Please print every record exactly as it stands, leaving out the pictures.

─── RECORDS PROVIDED ───

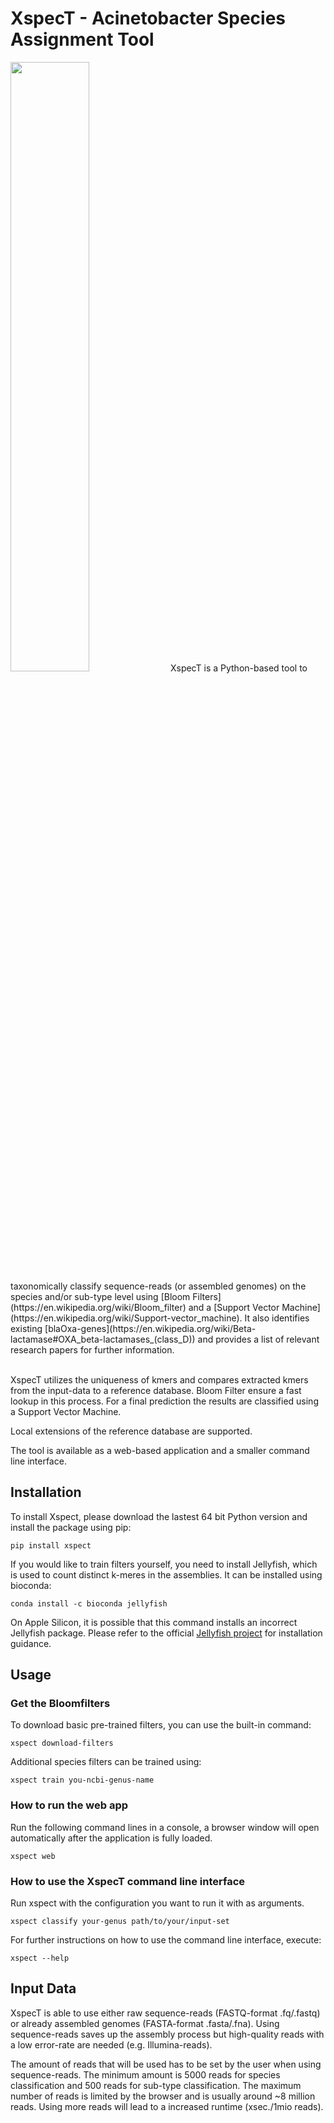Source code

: # XspecT - Acinetobacter Species Assignment Tool
<img src="/src/xspect/static/Logo.png" height="50%" width="50%">
<!-- start intro -->
XspecT is a Python-based tool to taxonomically classify sequence-reads (or assembled genomes) on the species and/or sub-type level using [Bloom Filters](https://en.wikipedia.org/wiki/Bloom_filter) and a [Support Vector Machine](https://en.wikipedia.org/wiki/Support-vector_machine). It also identifies existing [blaOxa-genes](https://en.wikipedia.org/wiki/Beta-lactamase#OXA_beta-lactamases_(class_D)) and provides a list of relevant research papers for further information.
<br/><br/>

XspecT utilizes the uniqueness of kmers and compares extracted kmers from the input-data to a reference database. Bloom Filter ensure a fast lookup in this process. For a final prediction the results are classified using a Support Vector Machine. 
<br/>

Local extensions of the reference database are supported.
<br/>

The tool is available as a web-based application and a smaller command line interface.
<!-- end intro -->

<!-- start quickstart -->
## Installation
To install Xspect, please download the lastest 64 bit Python version and install the package using pip:
```
pip install xspect
```
If you would like to train filters yourself, you need to install Jellyfish, which is used to count distinct k-meres in the assemblies. It can be installed using bioconda:
```
conda install -c bioconda jellyfish
```
On Apple Silicon, it is possible that this command installs an incorrect Jellyfish package. Please refer to the official [Jellyfish project](https://github.com/gmarcais/Jellyfish) for installation guidance.

## Usage
### Get the Bloomfilters
To download basic pre-trained filters, you can use the built-in command:
```
xspect download-filters
```
Additional species filters can be trained using:
```
xspect train you-ncbi-genus-name
```

### How to run the web app
Run the following command lines in a console, a browser window will open automatically after the application is fully loaded.
```
xspect web
```

### How to use the XspecT command line interface
Run xspect with the configuration you want to run it with as arguments.
```
xspect classify your-genus path/to/your/input-set
```
For further instructions on how to use the command line interface, execute:
```
xspect --help
```
<!-- end quickstart -->

## Input Data
XspecT is able to use either raw sequence-reads (FASTQ-format .fq/.fastq) or already assembled genomes (FASTA-format .fasta/.fna). Using sequence-reads saves up the assembly process but high-quality reads with a low error-rate are needed (e.g. Illumina-reads).

The amount of reads that will be used has to be set by the user when using sequence-reads. The minimum amount is 5000 reads for species classification and 500 reads for sub-type classification. The maximum number of reads is limited by the browser and is usually around ~8 million reads. Using more reads will lead to a increased runtime (xsec./1mio reads).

───

-- REPLY --
Source code

: # XspecT - Acinetobacter Species Assignment Tool
<img src="/src/xspect/static/Logo.png" height="50%" width="50%">
<!-- start intro -->
XspecT is a Python-based tool to taxonomically classify sequence-reads (or assembled genomes) on the species and/or sub-type level using [Bloom Filters](https://en.wikipedia.org/wiki/Bloom_filter) and a [Support Vector Machine](https://en.wikipedia.org/wiki/Support-vector_machine). It also identifies existing [blaOxa-genes](https://en.wikipedia.org/wiki/Beta-lactamase#OXA_beta-lactamases_(class_D)) and provides a list of relevant research papers for further information.
<br/><br/>

XspecT utilizes the uniqueness of kmers and compares extracted kmers from the input-data to a reference database. Bloom Filter ensure a fast lookup in this process. For a final prediction the results are classified using a Support Vector Machine. 
<br/>

Local extensions of the reference database are supported.
<br/>

The tool is available as a web-based application and a smaller command line interface.
<!-- end intro -->

<!-- start quickstart -->
## Installation
To install Xspect, please download the lastest 64 bit Python version and install the package using pip:
```
pip install xspect
```
If you would like to train filters yourself, you need to install Jellyfish, which is used to count distinct k-meres in the assemblies. It can be installed using bioconda:
```
conda install -c bioconda jellyfish
```
On Apple Silicon, it is possible that this command installs an incorrect Jellyfish package. Please refer to the official [Jellyfish project](https://github.com/gmarcais/Jellyfish) for installation guidance.

## Usage
### Get the Bloomfilters
To download basic pre-trained filters, you can use the built-in command:
```
xspect download-filters
```
Additional species filters can be trained using:
```
xspect train you-ncbi-genus-name
```

### How to run the web app
Run the following command lines in a console, a browser window will open automatically after the application is fully loaded.
```
xspect web
```

### How to use the XspecT command line interface
Run xspect with the configuration you want to run it with as arguments.
```
xspect classify your-genus path/to/your/input-set
```
For further instructions on how to use the command line interface, execute:
```
xspect --help
```
<!-- end quickstart -->

## Input Data
XspecT is able to use either raw sequence-reads (FASTQ-format .fq/.fastq) or already assembled genomes (FASTA-format .fasta/.fna). Using sequence-reads saves up the assembly process but high-quality reads with a low error-rate are needed (e.g. Illumina-reads).

The amount of reads that will be used has to be set by the user when using sequence-reads. The minimum amount is 5000 reads for species classification and 500 reads for sub-type classification. The maximum number of reads is limited by the browser and is usually around ~8 million reads. Using more reads will lead to a increased runtime (xsec./1mio reads).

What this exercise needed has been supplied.